Une autre baisse concerne le soutien à la recherche et à la documentation, qui a diminué de 19 %. Sur les sept stratégies que nous suivons, celle-ci se rapproche certainement le plus de la compréhension traditionnelle des activités liées aux droits humains : rechercher les faits et documenter les violations des droits humains. Alors que les arts et la culture, ainsi que les stratégies visant à générer et pérenniser le changement systémique, comme les actions de plaidoyer ou les litiges stratégiques, ont vu une hausse substantielle des financements, les financements des donateurs dans le domaine de la recherche et de la documentation ont baissé.

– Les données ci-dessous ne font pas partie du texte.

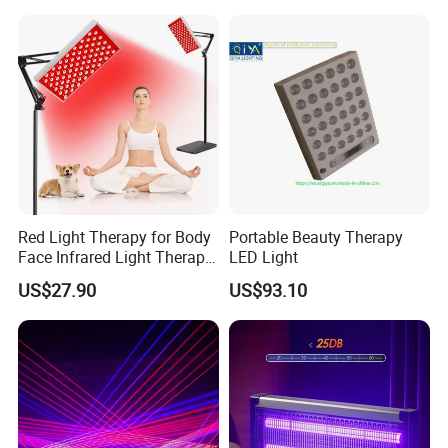
Red Light Therapy for Body
Portable Beauty Therapy
Face Infrared Light Therapy
LED Light
Panel Lamp with Stand
US$27.90
US$93.10
Near Infrared LED Red
Lights Therapy Device at
Home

Nous ne pouvons qu’émettre des hypothèses spéculatives sur les motivations des donateurs, mais ces évolutions sont en accord avec les discussions au sein du Human Rights Funders Network au cours de ces dernières années, alors que les donateurs cherchent à briser le moule traditionnel des « droits humains » et à adopter de nouvelles stratégies créatives afin de générer le changement.

Mais peut-être que la baisse la plus frappante ne reflète en rien une tendance. Dans l’ensemble, le financement des droits humains a augmenté chaque année couverte par la recherche, mais a baissé en 2015 (2 milliards contre 2,3 milliards en 2014). Certaines raisons sont évidentes, par exemple, Atlantic Philanthropies, un des principaux donateurs dans le domaine des droits humains, avait quasiment épuisé ses fonds en 2015. De plus, en raison des préoccupations croissantes en matière de sécurité numérique et au sein de l’espace civique, certains donateurs ont choisi de partager moins de détails sur les subventions. D’autres évolutions soulèvent plus de questions qu’elles n’apportent de réponses. Parmi ceux qui se qualifient de « donateurs des droits humains » et ceux pour qui ce n’est pas le cas, une baisse indique-t-elle une évolution de leurs priorités ? Il est possible que nous ne le sachions pas avant de voir les données de l’année en cours.

C’est l’intérêt de cette analyse des tendances. Les fluctuations annuelles peuvent être influencées par un certain nombre de facteurs mais en s’appuyant sur cinq années de données nous pouvons ainsi aller au-delà de certains signaux d’alerte et identifier les tendances pérennes. Nous pouvons voir où va la philanthropie en matière de droits humains et identifier les domaines où elle doit se développer.

Mais ces tendances reflètent-elles la réalité des mouvements des droits humains ? Vont-elles se poursuivre ? Ce « sous-ensemble » reflète-t-il correctement l’ensemble d’un domaine qui est large et varié ? Des questions du même type peuvent s’appliquer à tout projet d’ampleur sur les données. Mais si nous sommes conscients des limites de l’étude  Advancing Human Rights, nous savons également qu’elle constitue la première cartographie dans ce domaine. Nous disposons maintenant des données nécessaires pour étayer nos discussions sur les domaines sous-financés et sur les interconnexions qui existent dans le domaine, et nous sommes également conscients de ce que nous ignorons encore. Un certain nombre de questions demeurent, et nous avons hâte de nous pencher sur ces dernières et d’ouvrir des sujets de débats et de discussions en partageant l’analyse des tendances.

 

Cette recherche n’aurait pas été possible sans les conseils et le soutien de notre Comité consultatif, et sans nos donateurs qui ont pris soin de nous transmettre leurs données pour apporter les informations nécessaires à cette recherche.